Pour la Saint-Valentin - Nancy Pollard

Je cherchais un cadeau pour mon conjoint. La Saint-Valentin se rapprochait, et je ne lui avais toujours rien trouvé encore. Je ne souhaitais pas un objet banal, qu’il mettrait dans un tiroir sans jamais plus le ressortir. J’avais vu, sur Internet, de la publicité pour un sac à ordinateur qui me paraissait bien pratique. En cuir et en coton, il était d’une forme assez haute et ses nombreux compartiments permettaient de ranger beaucoup d’accessoires. Le ton bordeaux de l’intérieur du sac était très chic. Mais je ne l’avais pas pris, car j’avais remarqué que mon conjoint avait récemment changé de sac pour son ordinateur portable. Porté en bandoulière, c’était le total opposé de celui que j’avais sélectionné. Je me suis dit que je devrais être plus attentive au style de mon homme. Je continuais donc à chercher. Une montre en bambou me plut assez.

Sa teinte beige clair, très naturelle, serait parfaite pour aller avec toutes les tenues. Le cadran était simple, sans indication de chiffres, seules de petites barres argentées marquaient les minutes et les heures. Le sigle du fabricant, un flocon de neige stylisé, était présent sur le cadran gravé dans le bois de bambou. Pas très convaincue par mon choix, finalement, car je n’avais jamais vu mon conjoint porter une montre, j’allais en ville pour regarder les nouvelles collections d’hiver pour les hommes. Dans une boutique d’une marque anglaise très renommée pour ses coupes impeccables et classiques, je vis une chemise qui irait parfaitement comme présent pour la fête des amoureux. J’entrais dans la boutique pour regarder plus en détail ce modèle. Un vendeur très attentionné vint immédiatement pour m’aider. Il me présenta plusieurs produits qui, selon lui, se vendaient très bien.

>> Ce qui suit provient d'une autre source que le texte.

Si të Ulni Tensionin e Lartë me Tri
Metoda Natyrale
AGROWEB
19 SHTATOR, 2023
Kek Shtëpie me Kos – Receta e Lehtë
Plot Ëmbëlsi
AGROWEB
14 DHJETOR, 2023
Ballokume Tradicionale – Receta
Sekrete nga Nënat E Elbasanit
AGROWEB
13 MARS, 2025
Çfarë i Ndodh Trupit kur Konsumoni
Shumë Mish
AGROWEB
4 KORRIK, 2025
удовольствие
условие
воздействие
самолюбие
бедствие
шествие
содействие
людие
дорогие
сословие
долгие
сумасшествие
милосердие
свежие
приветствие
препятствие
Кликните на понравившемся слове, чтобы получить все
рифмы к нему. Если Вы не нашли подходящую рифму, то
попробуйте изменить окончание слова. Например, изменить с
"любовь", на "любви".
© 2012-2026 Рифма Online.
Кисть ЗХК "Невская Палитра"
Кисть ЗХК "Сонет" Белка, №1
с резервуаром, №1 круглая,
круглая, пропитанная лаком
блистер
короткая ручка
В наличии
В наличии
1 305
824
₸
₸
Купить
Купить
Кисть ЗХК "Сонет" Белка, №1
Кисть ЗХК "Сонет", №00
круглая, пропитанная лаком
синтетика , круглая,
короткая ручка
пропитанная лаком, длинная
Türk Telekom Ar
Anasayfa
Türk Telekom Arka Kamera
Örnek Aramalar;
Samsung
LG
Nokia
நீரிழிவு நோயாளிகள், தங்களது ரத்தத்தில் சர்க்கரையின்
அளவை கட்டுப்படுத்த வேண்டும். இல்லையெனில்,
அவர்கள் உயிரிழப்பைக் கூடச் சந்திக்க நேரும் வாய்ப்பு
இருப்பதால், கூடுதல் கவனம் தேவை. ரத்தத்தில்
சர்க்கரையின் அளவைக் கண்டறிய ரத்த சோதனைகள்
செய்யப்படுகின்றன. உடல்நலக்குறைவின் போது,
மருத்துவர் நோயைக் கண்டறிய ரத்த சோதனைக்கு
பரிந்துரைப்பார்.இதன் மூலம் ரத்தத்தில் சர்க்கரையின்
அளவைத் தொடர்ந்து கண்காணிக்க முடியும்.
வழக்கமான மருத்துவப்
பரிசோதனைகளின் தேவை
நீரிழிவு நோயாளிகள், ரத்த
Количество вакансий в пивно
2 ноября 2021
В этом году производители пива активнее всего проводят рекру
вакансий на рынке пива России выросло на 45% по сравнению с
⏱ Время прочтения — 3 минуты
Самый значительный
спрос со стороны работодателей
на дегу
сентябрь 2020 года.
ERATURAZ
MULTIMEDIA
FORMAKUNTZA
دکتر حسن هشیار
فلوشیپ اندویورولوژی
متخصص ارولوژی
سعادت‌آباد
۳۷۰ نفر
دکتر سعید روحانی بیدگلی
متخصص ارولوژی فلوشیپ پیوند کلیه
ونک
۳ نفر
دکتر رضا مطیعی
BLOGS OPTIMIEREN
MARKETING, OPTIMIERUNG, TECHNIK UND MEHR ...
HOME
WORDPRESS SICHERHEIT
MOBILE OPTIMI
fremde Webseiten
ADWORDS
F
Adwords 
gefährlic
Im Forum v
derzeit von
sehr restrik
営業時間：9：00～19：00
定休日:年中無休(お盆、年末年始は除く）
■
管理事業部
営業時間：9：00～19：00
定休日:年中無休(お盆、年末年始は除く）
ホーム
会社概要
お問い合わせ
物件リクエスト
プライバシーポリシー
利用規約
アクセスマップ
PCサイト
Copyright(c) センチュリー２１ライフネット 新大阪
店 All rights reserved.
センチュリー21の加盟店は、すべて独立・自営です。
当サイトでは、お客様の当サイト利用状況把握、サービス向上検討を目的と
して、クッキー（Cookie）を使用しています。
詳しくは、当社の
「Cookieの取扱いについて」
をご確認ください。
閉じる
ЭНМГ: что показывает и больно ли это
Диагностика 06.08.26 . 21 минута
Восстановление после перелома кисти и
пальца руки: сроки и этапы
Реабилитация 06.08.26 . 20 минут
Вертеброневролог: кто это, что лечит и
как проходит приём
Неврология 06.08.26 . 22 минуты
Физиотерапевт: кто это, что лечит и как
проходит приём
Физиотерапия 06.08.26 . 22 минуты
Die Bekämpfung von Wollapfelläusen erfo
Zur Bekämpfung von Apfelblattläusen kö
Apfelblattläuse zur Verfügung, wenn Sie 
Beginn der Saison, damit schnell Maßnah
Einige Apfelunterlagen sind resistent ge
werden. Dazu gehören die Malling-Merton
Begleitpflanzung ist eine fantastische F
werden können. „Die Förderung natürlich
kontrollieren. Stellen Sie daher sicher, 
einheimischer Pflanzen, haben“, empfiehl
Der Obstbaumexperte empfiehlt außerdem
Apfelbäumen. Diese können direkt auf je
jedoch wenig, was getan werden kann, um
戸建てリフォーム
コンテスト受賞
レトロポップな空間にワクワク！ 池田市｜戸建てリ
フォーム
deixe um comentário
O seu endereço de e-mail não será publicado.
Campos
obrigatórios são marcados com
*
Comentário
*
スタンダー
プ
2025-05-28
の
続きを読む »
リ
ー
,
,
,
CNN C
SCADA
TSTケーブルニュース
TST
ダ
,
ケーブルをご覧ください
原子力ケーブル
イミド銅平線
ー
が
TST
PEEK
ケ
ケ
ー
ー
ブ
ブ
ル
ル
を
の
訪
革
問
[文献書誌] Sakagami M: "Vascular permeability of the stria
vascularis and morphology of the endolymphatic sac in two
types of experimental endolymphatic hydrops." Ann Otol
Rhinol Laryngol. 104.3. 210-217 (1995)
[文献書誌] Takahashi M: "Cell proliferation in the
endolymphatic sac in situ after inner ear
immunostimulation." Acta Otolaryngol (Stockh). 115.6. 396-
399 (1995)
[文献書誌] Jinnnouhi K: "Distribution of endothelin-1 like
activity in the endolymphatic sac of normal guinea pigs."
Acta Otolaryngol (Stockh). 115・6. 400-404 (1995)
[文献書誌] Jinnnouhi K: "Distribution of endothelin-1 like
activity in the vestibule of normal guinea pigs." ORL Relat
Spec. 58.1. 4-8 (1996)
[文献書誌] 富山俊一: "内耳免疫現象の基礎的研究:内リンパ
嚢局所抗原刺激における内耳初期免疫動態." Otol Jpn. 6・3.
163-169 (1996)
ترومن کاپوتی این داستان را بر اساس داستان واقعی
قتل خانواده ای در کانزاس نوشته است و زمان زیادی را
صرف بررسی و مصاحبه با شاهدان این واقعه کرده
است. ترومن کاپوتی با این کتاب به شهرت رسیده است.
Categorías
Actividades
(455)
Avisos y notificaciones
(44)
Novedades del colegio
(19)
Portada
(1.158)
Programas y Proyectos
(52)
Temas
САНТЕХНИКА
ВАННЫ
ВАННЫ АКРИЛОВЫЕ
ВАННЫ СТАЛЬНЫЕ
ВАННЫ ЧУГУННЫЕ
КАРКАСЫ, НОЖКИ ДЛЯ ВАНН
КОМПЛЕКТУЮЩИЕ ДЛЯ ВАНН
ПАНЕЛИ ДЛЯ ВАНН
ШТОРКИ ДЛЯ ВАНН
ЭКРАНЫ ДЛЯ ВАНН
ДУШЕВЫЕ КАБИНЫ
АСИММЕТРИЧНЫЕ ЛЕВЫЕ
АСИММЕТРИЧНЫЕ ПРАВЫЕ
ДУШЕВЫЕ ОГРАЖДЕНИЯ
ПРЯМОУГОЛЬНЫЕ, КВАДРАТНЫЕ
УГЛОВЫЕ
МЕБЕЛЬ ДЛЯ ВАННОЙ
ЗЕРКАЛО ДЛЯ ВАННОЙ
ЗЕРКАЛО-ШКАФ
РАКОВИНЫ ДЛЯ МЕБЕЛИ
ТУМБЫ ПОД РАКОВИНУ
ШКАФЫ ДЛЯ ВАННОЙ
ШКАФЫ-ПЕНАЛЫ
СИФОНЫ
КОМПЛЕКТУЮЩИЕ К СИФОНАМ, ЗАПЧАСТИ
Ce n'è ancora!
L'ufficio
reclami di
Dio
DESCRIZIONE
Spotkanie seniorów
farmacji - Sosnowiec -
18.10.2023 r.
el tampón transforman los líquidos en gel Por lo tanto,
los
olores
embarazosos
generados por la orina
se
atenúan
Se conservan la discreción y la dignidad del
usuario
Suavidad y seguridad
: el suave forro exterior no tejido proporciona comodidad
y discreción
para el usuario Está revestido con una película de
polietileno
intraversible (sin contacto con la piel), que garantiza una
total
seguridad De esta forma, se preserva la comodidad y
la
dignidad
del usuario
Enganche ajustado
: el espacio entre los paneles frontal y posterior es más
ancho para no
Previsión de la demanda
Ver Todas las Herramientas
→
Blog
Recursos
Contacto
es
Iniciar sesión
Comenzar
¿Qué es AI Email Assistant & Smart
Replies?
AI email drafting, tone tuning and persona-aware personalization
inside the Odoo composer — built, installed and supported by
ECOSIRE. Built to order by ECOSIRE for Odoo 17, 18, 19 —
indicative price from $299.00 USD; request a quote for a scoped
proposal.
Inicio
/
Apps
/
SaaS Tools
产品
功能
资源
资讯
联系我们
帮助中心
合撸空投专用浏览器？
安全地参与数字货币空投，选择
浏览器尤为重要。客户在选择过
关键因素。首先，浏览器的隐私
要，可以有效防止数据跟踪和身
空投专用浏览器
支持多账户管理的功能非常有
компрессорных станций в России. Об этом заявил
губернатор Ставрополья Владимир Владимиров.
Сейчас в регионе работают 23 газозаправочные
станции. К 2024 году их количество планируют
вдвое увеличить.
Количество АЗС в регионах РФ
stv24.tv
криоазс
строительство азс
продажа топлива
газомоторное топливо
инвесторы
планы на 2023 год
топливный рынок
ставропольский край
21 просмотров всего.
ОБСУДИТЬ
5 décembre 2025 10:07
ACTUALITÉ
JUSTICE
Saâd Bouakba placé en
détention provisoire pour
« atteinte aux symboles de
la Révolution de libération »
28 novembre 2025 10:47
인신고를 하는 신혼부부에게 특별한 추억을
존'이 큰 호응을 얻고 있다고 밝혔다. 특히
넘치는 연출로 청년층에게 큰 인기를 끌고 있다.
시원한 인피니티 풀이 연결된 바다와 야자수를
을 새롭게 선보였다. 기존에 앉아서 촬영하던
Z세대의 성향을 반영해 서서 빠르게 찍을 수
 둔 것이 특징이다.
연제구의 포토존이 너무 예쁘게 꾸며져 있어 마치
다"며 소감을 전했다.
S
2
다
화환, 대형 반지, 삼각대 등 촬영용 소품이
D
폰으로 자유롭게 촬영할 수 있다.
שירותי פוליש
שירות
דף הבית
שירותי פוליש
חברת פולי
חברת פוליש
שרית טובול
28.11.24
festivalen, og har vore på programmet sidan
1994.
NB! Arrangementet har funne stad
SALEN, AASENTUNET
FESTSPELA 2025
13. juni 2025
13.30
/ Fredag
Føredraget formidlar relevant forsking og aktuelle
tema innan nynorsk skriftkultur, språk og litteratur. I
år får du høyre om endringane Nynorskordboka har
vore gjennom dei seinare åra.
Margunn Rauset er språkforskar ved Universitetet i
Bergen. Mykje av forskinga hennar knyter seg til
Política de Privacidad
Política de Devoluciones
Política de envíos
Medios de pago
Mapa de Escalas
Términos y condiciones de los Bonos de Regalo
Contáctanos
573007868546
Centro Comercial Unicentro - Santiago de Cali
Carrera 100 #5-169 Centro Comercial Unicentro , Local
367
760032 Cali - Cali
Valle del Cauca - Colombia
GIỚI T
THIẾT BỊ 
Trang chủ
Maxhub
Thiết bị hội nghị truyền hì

La chemise rose et jaune à carreaux, n’était pas du tout ce que je pensais prendre pour mon amoureux, mais elle serait géniale sur mon frère. Je la pris. Avec de petits carreaux noir et violet, et une poche sur la poitrine, d’un tissu uni noir, celle que je vis sur un mannequin était plus dans les couleurs que mon conjoint portait. Quand je rentrais à la maison, en fin d’après-midi, j’essayais d’être discrète pour que mon conjoint ne voie pas mes emplettes. Il était à une rencontre avec un spécialiste en gestion de patrimoine, d’après le message vocal qu’il m’avait laissé. Il ne rentrerait qu’en début de soirée. J’eus tout le temps de cacher son cadeau et de préparer un bon souper.